The strategy works because flipon conformations are probabilistic, with no two cells having the same flipon settings as their genetic twins. The new field of p-bit computing is based on similar probabilistic reasoning. The algorithms deployed can solve some problems more efficiently than is possible with deterministic binary computers while avoiding the complexity of a quantum computer. Here, the calculation starts with the answer. The challenge is to find how that answer was derived. The p-bit computer uses transistors to perform calculations but exploits random noise to vary the initial probability that the transistors are in an on or off state. After each reiteration, the likelihood that transistors are on or off varies until the ensemble collectively yields the correct output. Once the circuit delivers the desired answer, the registers that internally store the transistor states are read out to give the settings that produce the result. Analogously, flipon probabilities can undergo adjustments in a cell to find a state that offsets environmental perturbations to maintain the cell state. These factors are what we hope to capture with our vast collection of data maps.

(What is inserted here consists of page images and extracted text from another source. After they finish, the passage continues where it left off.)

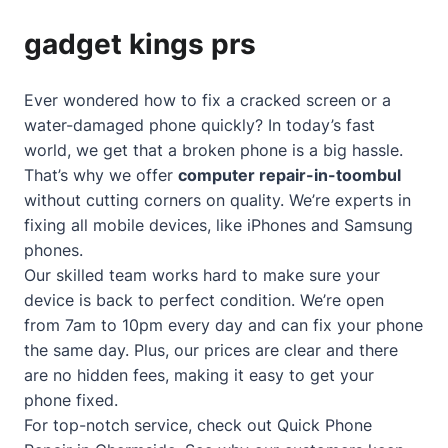
gadget kings prs
Ever wondered how to fix a cracked screen or a
water-damaged phone quickly? In today’s fast
world, we get that a broken phone is a big hassle.
That’s why we offer
computer repair-in-toombul
without cutting corners on quality. We’re experts in
fixing all mobile devices, like iPhones and Samsung
phones.
Our skilled team works hard to make sure your
device is back to perfect condition. We’re open
from 7am to 10pm every day and can fix your phone
the same day. Plus, our prices are clear and there
are no hidden fees, making it easy to get your
phone fixed.
For top-notch service, check out
Quick Phone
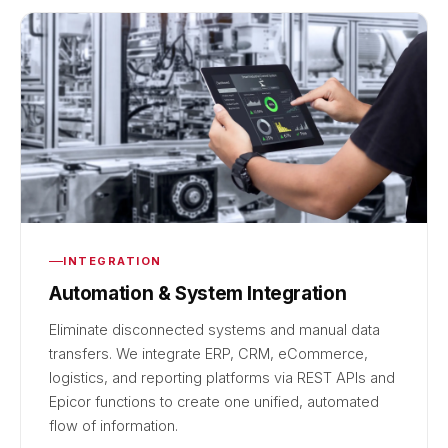
INTEGRATION
Automation & System Integration
Eliminate disconnected systems and manual data
transfers. We integrate ERP, CRM, eCommerce,
logistics, and reporting platforms via REST APIs and
Epicor functions to create one unified, automated
flow of information.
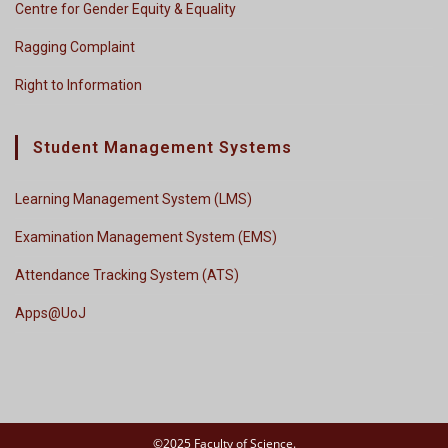
Centre for Gender Equity & Equality
Ragging Complaint
Right to Information
Student Management Systems
Learning Management System (LMS)
Examination Management System (EMS)
Attendance Tracking System (ATS)
Apps@UoJ
©2025 Faculty of Science.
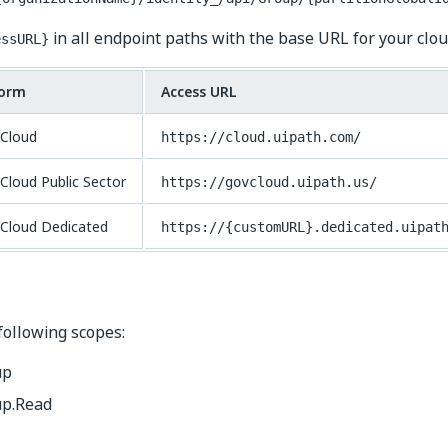
in all endpoint paths with the base URL for your clou
essURL}
form
Access URL
Cloud
https://cloud.uipath.com/
Cloud Public Sector
https://govcloud.uipath.us/
Cloud Dedicated
https://{customURL}.dedicated.uipat
following scopes:
up
p.Read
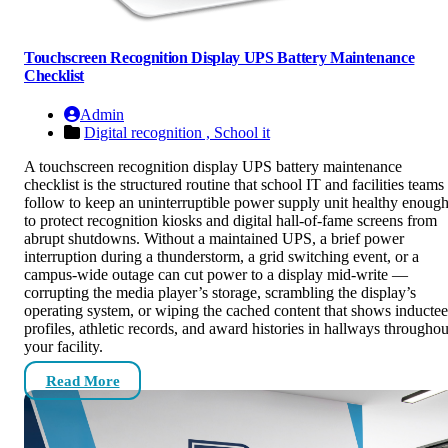
Touchscreen Recognition Display UPS Battery Maintenance
Checklist
Admin
Digital recognition ,
School it
A touchscreen recognition display UPS battery maintenance
checklist is the structured routine that school IT and facilities teams
follow to keep an uninterruptible power supply unit healthy enoug
to protect recognition kiosks and digital hall-of-fame screens from
abrupt shutdowns. Without a maintained UPS, a brief power
interruption during a thunderstorm, a grid switching event, or a
campus-wide outage can cut power to a display mid-write —
corrupting the media player’s storage, scrambling the display’s
operating system, or wiping the cached content that shows inductee
profiles, athletic records, and award histories in hallways throughou
your facility.
Read More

Journal of the Royal Society
A paper just published in the Journal of the Royal Society Interface addresses how flipons enable genomes to learn in more detail. The manuscript, authored by Alan Herbert, describes the biological, statistical, and computational underpinnings of flipon-based programming. Included in the paper is a practical guide on the use of large language models to train genomes. The main goal of the work is to reset states that produce disease by reprogramming flipons within the cell. Previously, the genome-wide reset of flipons has been used to reprogram a differentiated cell back to a stem cell. The computational models will allow a more tailored approach, allowing the design and evaluation of sequence-specific RNAs and small drugs that target particular flipon combinations. We now have the data to guide the discovery of factors that lead to a particular outcome. However, we still have much to learn about how genomes learn.
References
- Herbert A. Flipons and the logic of soft-wired genomes. 1st ed. Boca Raton: CRC Press; 2024.
- Herbert A. Flipons Enable Genomes to Learn by Intermediating the Exchange of Energy for Information. The Journal of the Royal Society Interface. 2025; in press.